Mas o que dá ao tema tanta repercussão são as leis não escritas do jogo. E estas mexem com um aspecto essencial da alma do futebol: a paixão. Não é justo exigir que jogadores de futebol se relacionem com o clube que defendem de forma tão passional quanto a arquibancada, é possível que entendam o jogo como um trabalho, entregando o melhor que puderem em treinos e jogos, mas vivendo suas vidas no restante do tempo. O pecado é não entender as peculiaridades deste trabalho, permitir-se cruzar a fronteira da insensibilidade.
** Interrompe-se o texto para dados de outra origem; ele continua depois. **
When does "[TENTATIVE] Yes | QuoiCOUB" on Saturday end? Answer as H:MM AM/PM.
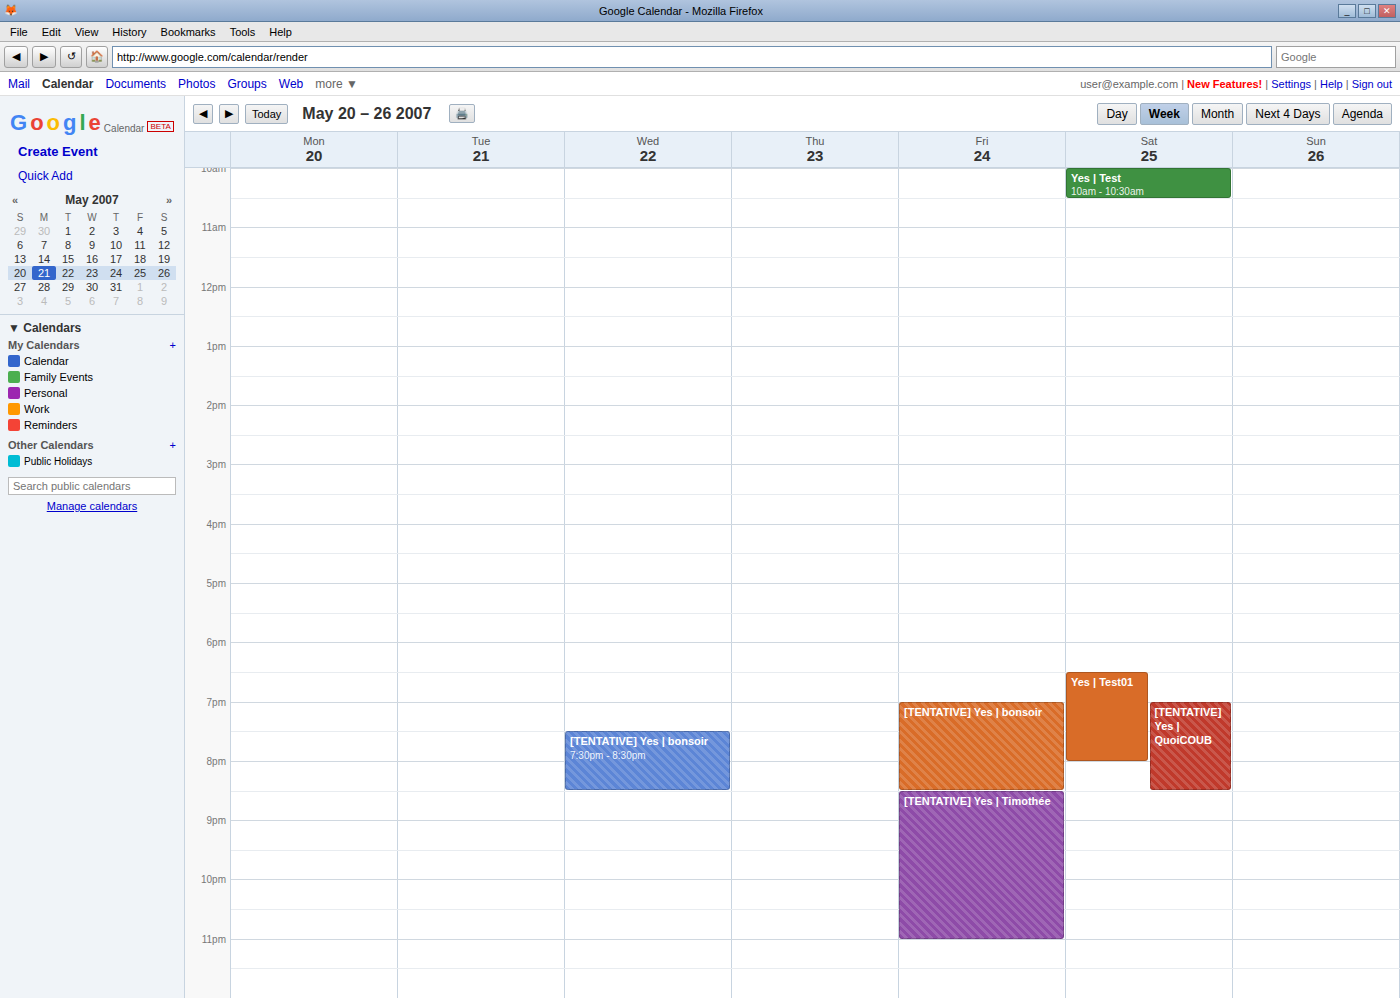
8:30 PM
Gabigol é o símbolo de um ciclo de conquistas que o Flamengo só vivera na chamada Era Zico. É o rosto do Flamengo para uma geração. E quando alguém deste tamanho se permite ser visto com a camisa de um rival, um encanto se quebra e muitas pessoas se machucam. A condição de ídolo oferece fartos bônus a quem atinge tal patamar, mas dentre os tantos ônus está uma liturgia, um ritual a cumprir. E o pecado maior é desapontar as pessoas.
Esta indústria movida pela paixão aceitou, há algum tempo, que jogadores vêm e vão. Que a camisa, o escudo, este sim é intocável. Mas há jogadores de exceção, que revitalizam a relação entre campo e torcida. E Gabigol conseguiu produzir esta química, reacender esta chama na torcida. E para jogadores assim, é inevitável que a arquibancada alimente a fantasia de que o ídolo é um membro da comunidade, dono de uma fidelidade incondicional à causa. Ele pode, um dia, até vestir outras cores, mas nunca enquanto a relação estiver vigente. Uma imagem como a de Gabigol com a camisa de um rival soa como uma afronta. Os ídolos não precisam ser torcedores apaixonados dos clubes que defendem, mas é importante que pareçam ser. É assim que os dois lados são felizes.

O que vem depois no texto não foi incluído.